▸ **Problem requirements**
Lines in the listing below that hold "právnických" are the ones to copy.

▸ **Task data**
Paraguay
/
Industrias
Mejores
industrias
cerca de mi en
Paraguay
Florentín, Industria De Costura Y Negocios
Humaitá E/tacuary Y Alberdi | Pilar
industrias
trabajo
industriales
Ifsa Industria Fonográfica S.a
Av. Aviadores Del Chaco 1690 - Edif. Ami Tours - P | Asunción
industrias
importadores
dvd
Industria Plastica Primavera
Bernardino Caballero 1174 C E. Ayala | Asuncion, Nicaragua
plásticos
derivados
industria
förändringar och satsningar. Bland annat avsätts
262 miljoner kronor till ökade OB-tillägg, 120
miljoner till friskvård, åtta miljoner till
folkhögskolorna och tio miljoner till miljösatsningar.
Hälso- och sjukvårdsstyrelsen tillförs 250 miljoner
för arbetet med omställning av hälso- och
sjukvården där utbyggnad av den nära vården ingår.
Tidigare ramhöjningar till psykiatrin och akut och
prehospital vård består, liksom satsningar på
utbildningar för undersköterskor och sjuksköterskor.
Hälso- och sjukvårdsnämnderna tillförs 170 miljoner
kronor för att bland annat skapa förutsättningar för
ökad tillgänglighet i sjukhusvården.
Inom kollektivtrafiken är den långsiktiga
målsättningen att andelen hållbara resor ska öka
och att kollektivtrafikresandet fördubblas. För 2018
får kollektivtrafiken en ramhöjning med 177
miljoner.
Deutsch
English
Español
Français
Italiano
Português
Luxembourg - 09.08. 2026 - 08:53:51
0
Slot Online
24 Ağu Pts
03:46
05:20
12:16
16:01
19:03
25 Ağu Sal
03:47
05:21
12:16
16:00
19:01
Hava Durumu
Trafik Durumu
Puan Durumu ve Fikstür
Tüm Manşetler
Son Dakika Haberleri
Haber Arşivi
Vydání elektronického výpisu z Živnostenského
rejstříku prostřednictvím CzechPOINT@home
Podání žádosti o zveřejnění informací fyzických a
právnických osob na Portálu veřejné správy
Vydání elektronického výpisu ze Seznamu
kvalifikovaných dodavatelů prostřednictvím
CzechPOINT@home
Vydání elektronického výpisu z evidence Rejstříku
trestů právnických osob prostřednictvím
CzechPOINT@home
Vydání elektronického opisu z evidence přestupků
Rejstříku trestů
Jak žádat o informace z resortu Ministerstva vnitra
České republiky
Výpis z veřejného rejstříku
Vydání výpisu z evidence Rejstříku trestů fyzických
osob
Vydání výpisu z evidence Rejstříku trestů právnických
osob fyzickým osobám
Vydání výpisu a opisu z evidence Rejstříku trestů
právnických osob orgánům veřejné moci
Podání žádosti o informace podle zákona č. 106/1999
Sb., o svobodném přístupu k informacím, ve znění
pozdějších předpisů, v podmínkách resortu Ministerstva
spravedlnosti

▸ **Result for this task**
právnických osob na Portálu veřejné správy
trestů právnických osob prostřednictvím
Vydání výpisu z evidence Rejstříku trestů právnických
právnických osob orgánům veřejné moci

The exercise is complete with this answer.